In the 13 years since the commission’s report, we have continued to become a more ethnically heterogeneous nation. The percentage of high-school seniors taking the S.A.T. has increased from 33 percent in 1973 to 40 percent in 1990 (one might think that dipping this much further into the talent pool alone would lower the scores.) The percentage of minority test takers has at least doubled. A larger percentage of our population has sunk below the barbarous official poverty line ($12,750 for a family of four). In many families, both parents work (if, indeed, there are two parents) and are less involved with the school, less able to assist their children. Given the increase in adverse conditions, one might certainly expect to see sat averages falling further still. And what has, in fact, happened to the averages? The verbal score has declined by a meager three points, the math score has risen by six points.

Suppose we had a group of S.A.T. takers in 1990 identical to the original 1941 group. How would they score? We can’t answer that exactly, since we do not know the exact character of the 1941 sample. But we can make approximations. We can reasonably assume that this group was all white and largely male. In 1990, whites scored 446 verbal, 491 math. About 52 percent of this group were women, who score lower than men on both tests.

If we further assume that the 1941 S.A.T. takers were themselves the scions of college graduates, the averages go up: in 1990, white students from homes where at least one parent had a bachelor’s degree scored 454 verbal, 505 math. For those who came from homes where at least one parent had a graduate degree, the scores rise to 484 and 534, respectively. In sum, as you get close to the demographic characteristics of the 1941 standard, you get very close to the original 500 that they averaged--and may even surpass them.

Yes, we may have to achieve more in education in the future to compete internationally. Yes, television may turn children into aliterates. Yes, our children may not know geography or the dates of historical events (which strongly suggests they weren’t taught, since kids, even our putative ignoramuses, tend to learn what they’re taught). But on those skills tapped by the S.A.T., students continue to perform better than we have any right or reason to expect.

Why, then, do politicians, journalists, even some educators continue to use the S.A.T. as a club to beat up on education? Beats me. When people persist in a course of action in spite of evidence to the contrary, it suggests ulterior motives.

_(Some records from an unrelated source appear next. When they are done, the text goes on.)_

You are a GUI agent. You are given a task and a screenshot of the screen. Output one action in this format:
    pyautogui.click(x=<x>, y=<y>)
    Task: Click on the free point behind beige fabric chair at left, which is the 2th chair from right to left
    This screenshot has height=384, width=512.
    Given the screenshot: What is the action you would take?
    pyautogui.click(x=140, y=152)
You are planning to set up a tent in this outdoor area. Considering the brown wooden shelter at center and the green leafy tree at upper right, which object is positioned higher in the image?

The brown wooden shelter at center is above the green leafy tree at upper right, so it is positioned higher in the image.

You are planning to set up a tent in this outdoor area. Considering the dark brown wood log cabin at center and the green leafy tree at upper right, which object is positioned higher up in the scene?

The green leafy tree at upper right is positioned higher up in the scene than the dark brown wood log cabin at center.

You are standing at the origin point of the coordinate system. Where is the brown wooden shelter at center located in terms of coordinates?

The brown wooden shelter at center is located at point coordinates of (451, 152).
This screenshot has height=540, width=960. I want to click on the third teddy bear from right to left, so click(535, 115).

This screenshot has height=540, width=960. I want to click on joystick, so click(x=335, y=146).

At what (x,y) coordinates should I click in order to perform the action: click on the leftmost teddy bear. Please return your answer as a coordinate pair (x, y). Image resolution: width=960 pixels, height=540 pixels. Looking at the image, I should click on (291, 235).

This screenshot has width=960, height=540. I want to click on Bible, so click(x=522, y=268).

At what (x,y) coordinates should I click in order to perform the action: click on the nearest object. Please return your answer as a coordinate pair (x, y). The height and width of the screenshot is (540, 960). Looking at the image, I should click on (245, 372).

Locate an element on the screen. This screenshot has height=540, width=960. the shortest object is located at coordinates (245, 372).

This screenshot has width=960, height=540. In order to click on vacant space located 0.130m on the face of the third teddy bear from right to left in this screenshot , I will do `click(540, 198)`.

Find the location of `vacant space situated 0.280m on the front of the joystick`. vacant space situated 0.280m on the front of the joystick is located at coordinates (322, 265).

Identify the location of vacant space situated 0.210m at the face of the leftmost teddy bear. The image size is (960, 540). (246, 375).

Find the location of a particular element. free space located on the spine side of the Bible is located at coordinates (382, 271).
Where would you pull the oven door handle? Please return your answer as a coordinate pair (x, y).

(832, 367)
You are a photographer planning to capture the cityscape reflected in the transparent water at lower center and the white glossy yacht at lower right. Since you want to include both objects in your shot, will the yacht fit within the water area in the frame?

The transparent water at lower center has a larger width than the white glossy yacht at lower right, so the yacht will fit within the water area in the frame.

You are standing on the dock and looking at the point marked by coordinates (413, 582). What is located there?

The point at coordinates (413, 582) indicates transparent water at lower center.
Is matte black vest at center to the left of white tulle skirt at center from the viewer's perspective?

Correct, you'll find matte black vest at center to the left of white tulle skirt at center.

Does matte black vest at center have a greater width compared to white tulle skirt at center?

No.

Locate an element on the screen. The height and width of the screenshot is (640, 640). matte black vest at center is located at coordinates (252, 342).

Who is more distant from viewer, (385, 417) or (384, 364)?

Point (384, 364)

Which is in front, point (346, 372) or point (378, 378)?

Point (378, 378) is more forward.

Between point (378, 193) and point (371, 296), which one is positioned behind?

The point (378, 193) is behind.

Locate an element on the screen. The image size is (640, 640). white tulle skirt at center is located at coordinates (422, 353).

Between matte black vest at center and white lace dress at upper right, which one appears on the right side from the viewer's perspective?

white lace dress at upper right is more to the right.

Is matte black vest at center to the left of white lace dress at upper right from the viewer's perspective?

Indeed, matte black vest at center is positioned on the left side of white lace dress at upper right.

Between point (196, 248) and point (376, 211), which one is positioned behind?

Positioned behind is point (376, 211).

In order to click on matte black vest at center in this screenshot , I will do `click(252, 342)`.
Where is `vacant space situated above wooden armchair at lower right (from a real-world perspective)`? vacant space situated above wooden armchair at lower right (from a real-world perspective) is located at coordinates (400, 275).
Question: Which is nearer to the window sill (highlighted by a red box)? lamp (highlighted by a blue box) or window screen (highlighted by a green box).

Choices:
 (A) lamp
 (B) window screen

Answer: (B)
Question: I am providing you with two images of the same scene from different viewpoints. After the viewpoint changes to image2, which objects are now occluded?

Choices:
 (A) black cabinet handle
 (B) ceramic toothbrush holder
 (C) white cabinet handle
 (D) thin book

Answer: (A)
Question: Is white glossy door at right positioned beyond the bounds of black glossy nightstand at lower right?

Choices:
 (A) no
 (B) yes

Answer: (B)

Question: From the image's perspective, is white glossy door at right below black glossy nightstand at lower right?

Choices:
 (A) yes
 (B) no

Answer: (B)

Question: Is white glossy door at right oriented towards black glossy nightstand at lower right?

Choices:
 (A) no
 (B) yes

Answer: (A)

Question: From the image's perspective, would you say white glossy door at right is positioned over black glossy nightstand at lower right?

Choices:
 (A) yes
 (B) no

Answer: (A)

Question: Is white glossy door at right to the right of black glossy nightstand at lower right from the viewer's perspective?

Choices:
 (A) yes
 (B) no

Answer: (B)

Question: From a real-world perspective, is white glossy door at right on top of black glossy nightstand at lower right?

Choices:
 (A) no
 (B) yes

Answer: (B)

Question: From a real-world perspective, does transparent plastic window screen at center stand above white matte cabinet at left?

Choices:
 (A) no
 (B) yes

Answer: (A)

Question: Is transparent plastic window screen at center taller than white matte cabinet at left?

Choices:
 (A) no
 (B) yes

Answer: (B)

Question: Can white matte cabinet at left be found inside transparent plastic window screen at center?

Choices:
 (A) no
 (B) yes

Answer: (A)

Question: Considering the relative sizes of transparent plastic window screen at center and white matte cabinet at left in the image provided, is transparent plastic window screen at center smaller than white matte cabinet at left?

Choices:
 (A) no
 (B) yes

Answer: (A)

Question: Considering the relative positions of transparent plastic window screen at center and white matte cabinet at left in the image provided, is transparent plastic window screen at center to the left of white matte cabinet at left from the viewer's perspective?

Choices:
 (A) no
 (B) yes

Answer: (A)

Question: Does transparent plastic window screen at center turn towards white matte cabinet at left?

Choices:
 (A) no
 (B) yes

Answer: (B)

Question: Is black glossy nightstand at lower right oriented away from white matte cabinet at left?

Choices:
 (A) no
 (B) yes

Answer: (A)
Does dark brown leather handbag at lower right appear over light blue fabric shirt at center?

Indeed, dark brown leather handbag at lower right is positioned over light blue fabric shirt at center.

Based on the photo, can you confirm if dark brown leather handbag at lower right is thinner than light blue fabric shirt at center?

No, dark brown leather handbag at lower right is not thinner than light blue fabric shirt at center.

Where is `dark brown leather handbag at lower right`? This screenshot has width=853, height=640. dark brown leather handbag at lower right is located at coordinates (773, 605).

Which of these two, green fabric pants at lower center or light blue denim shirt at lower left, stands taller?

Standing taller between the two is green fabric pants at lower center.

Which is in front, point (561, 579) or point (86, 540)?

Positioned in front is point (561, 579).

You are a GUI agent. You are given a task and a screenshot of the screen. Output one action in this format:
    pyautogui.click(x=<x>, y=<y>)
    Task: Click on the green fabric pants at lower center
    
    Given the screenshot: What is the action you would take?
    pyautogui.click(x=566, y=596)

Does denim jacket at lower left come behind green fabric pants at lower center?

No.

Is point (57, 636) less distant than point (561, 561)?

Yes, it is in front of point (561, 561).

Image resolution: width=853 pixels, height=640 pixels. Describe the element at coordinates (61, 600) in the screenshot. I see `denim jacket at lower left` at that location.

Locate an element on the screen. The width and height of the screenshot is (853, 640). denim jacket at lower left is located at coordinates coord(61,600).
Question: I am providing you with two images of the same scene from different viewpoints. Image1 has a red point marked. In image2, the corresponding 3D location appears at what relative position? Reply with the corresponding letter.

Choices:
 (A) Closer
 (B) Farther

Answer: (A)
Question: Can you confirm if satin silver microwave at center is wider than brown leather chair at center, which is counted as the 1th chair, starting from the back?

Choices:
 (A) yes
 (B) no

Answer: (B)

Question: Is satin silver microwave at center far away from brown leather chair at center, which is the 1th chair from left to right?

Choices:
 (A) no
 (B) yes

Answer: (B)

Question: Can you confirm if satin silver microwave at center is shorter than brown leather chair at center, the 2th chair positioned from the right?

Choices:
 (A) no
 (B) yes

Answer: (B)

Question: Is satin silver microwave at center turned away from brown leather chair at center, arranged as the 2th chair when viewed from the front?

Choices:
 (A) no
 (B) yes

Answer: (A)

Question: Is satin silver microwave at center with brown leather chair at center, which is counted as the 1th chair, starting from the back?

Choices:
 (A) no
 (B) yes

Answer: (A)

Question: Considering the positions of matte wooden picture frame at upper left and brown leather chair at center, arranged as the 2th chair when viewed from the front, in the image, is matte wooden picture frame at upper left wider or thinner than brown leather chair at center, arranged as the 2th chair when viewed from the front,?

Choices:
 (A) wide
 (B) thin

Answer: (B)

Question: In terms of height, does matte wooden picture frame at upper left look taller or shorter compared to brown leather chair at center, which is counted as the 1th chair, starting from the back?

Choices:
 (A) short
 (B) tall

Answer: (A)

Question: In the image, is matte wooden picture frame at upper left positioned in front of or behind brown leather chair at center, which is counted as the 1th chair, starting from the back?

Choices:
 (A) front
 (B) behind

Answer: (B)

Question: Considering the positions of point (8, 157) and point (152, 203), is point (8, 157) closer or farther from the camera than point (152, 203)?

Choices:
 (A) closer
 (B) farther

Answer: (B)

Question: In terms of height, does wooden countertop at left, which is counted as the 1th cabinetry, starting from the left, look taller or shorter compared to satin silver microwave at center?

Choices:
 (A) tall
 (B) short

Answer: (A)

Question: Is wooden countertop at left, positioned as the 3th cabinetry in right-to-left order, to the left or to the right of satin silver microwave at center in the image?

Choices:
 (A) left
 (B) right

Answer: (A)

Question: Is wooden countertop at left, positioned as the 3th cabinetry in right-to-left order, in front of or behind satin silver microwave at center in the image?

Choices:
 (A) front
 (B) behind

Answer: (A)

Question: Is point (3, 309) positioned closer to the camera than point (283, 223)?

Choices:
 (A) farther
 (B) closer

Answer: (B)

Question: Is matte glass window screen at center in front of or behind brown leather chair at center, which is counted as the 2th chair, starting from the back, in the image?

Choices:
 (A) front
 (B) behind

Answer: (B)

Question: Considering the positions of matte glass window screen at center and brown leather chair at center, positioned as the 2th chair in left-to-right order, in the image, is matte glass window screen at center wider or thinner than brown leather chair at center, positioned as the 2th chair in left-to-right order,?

Obviously, there is a dark side to the data presented above: If we take it that the skills on the S.A.T. are important, and they are strongly correlated with success in college, it means that we have not brought our dominant minorities, blacks and Hispanics, into the mainstream of academic culture. (Those who would explain the differences among ethnic groups in terms of “bias” are left with the difficult job of explaining the extraordinary performance of Asians, 43 percent of whom in 1990 still said English was not their native language.)

To say that today’s white students score well in comparison to an elite of 50 years ago is not to say there aren’t major problems in bringing minorities into full participation. But that’s quite a different focus than using scores, as many are wont to do, to paint all of education unthinkingly with the tar brush of failure.

A version of this article appeared in the November 21, 1990 edition of Education Week as S.A.T. Scores: Miserable or Miraculous?